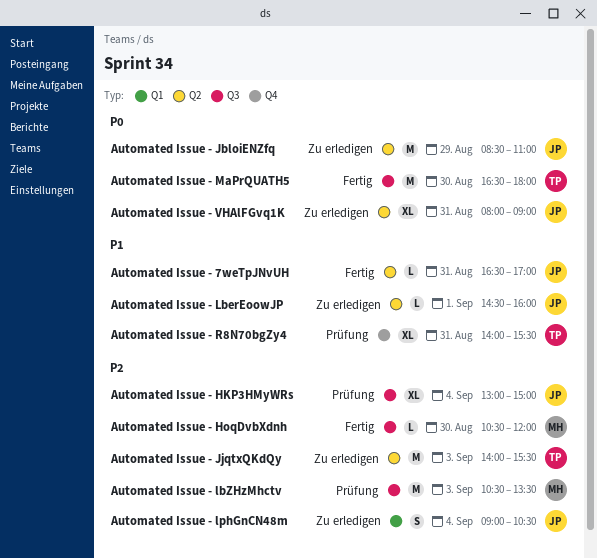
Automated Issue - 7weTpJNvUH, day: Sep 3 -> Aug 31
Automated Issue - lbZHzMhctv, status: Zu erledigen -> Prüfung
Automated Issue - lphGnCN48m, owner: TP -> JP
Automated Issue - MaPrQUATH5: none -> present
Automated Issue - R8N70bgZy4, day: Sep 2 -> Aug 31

• _Exercise directions_
The required answer is the material repeated exactly, with no images in it.

• _Response below_
Automated Issue - 7weTpJNvUH, day: Sep 3 -> Aug 31
Automated Issue - lbZHzMhctv, status: Zu erledigen -> Prüfung
Automated Issue - lphGnCN48m, owner: TP -> JP
Automated Issue - MaPrQUATH5: none -> present
Automated Issue - R8N70bgZy4, day: Sep 2 -> Aug 31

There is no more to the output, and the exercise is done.